Right, so the lower cup for tapered is "traditional", but for a straight 1 1/8" steerer are all the lower cups zero stack? I'm planning for fork clearance and need to know if I have to plan for a zero stack lower if using a 1 1/8" steerer. Would be nice to find a traditional lower for 1 1/8" so that it's the same for 1 1/8" and tapered.


----------



## shoo (Nov 11, 2008)

I do not believe anyone makes a 1 1/8 non zero stack for 44mm ID, both Chris King and Cane Creek make standard headset cups that will work with 1 1/8 straight for a 49mm (1.5) headtube. My experience is that 44mm is designed as a Zero Stack set up but has the versatility to use a tapered fork with a traditional (special) lower cup.



jocko said:


> I'm planning to use Paragon's OS headtube on the next project (44mm ID). Wondering if there is a headset option for a 1 1/8" straight steerer that uses a regular (non zero stack / integrated) cup? Trying to figure out head tube / down tube clearance and would be nice to have one style of headset to plan around. Thanks.


----------



## boomn (Jul 6, 2007)

jocko said:


> Right, so the lower cup for tapered is "traditional", but for a straight 1 1/8" steerer are all the lower cups zero stack? I'm planning for fork clearance and need to know if I have to plan for a zero stack lower if using a 1 1/8" steerer. Would be nice to find a traditional lower for 1 1/8" so that it's the same for 1 1/8" and tapered.


The 44mm became common as the standard size for Zero Stack head tubes. It was only years later that some very smart and resourceful framebuilders realized that an external cup to fit the same bore would allow a 1.5" steerer to fit. Because the development followed that progression I don't think you'll find any companies that went back to produce an external 1+1/8" cup

_However_ certain 1.5" cups can be used with a reducer crown race that adapts a 1+1/8" steerer to work in the larger bearing.


----------



## Walt (Jan 23, 2004)

*Use a tall baseplate*

For people who I have done similar bikes for (ie, 44mm head tube, but running a 1 1/8 fork for the time being) we've settled on using a +7mm King crown race with the inset/zerostack lower cup. This gets you *very close* to the same lower stack height (about 12mm, I think?) as a standard external bearing cup. It does look weird, but great for a bike that needs to be future-proof/taper compatible.

Ventana still makes and sells the +7 baseplates. King sells a +5.

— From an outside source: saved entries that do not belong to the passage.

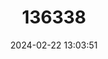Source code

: ---
title: "136338"
category: "Delomys collinus"
draft: false
date: 2024-02-22 13:03:51
languages:
  English: ["Montane Delomys"]
---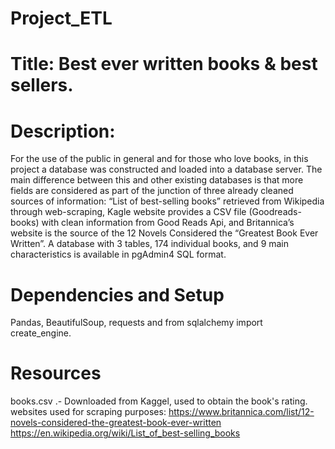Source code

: # Project_ETL

# Title: Best ever written books & best sellers. 
 
# Description:
For the use of the public in general and for those who love books, in this project a database was constructed and loaded into a database server. The main difference between this and other existing databases is that more fields are considered as part of the junction of three already cleaned sources of information: “List of best-selling books” retrieved 
from Wikipedia through web-scraping, Kagle website provides a CSV file (Goodreads-books) with clean information from Good Reads Api, and Britannica’s website is the 
source of the 12  Novels Considered the “Greatest Book Ever Written”. A database with 3 tables, 174 individual books, and 9 main characteristics is available in 
pgAdmin4 SQL format.  


# Dependencies and Setup
Pandas, BeautifulSoup, requests and from sqlalchemy import create_engine. 

# Resources
books.csv .- Downloaded from Kaggel, used to obtain the book's rating.                                                                                            
websites used for scraping purposes: https://www.britannica.com/list/12-novels-considered-the-greatest-book-ever-written
https://en.wikipedia.org/wiki/List_of_best-selling_books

Next option (also pretty easy) would be to take a 1.5"-1.125" aluminum adapter shim (easy to get almost anywhere) and turn it down to fit the 44mm ID head tube, then press your normal 1 1/8" lower cup into that.

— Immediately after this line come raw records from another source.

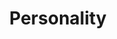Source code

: ---
layout: list
title:  Personality
slug:   personality
code: sw563668
person: "Sue Walsham"
description: >
  About me.
---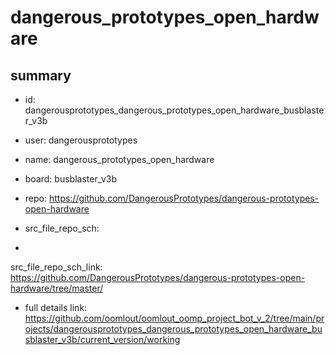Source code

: # dangerous_prototypes_open_hardware
 
## summary 
* id: dangerousprototypes_dangerous_prototypes_open_hardware_busblaster_v3b
* user: dangerousprototypes
* name: dangerous_prototypes_open_hardware
* board: busblaster_v3b
* repo: https://github.com/DangerousPrototypes/dangerous-prototypes-open-hardware



* src_file_repo_sch: 
*
 src_file_repo_sch_link: https://github.com/DangerousPrototypes/dangerous-prototypes-open-hardware/tree/master/
* full details link: https://github.com/oomlout/oomlout_oomp_project_bot_v_2/tree/main/projects/dangerousprototypes_dangerous_prototypes_open_hardware_busblaster_v3b/current_version/working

To my knowledge, there is no 44mm standard lower cup for 1 1/8 that is not zerostack/inset.

-Walt


----------



## Blaster1200 (Feb 20, 2004)

It looks like Chris King will offer a standard 1-1/8" "Devo" baseplate for their InSet 7 headsets with a lower external cup.


----------



## brant (Jan 6, 2004)

Walt said:


> To my knowledge, there is no 44mm standard lower cup for 1 1/8 that is not zerostack/inset.
> 
> -Walt


Nukeproof offer one. a 44IESS - http://www.chainreactioncycles.com/SearchResults.aspx?Search=nukeproof+44


----------



## SuspectDevice (Apr 12, 2004)

There is a CaneCreek race that allows you to use the 12mm stack lower cup with a 1.125" steer tube. Crown races like that have been availble since day 1 of 1.5" steer tubes.

pn# BAA0463A

There is also a 40 series topcap for the ZS top cup that gives you +13mm of stack height up top for similar aesthetics to a non-integrated headtube

The only thing CC doesn't offer a cup for is a straight 1.5" steer tube.
Any other combination you could imagine is covered by their 40 series of headset cups.

You can see the lower cup in action here-


----------



## teamdicky (Jan 12, 2004)

SuspectDevice said:


> There is a CaneCreek race that allows you to use the 12mm stack lower cup with a 1.125" steer tube.


Yup, yup.

Cane Creek shipped me both the 1.5 bearing/race combo as well as the 1.125 in case I needed to mount up a non-tapered fork to my new frame (tapered fork shown).










They also sent me the taller bearing cover as well.


----------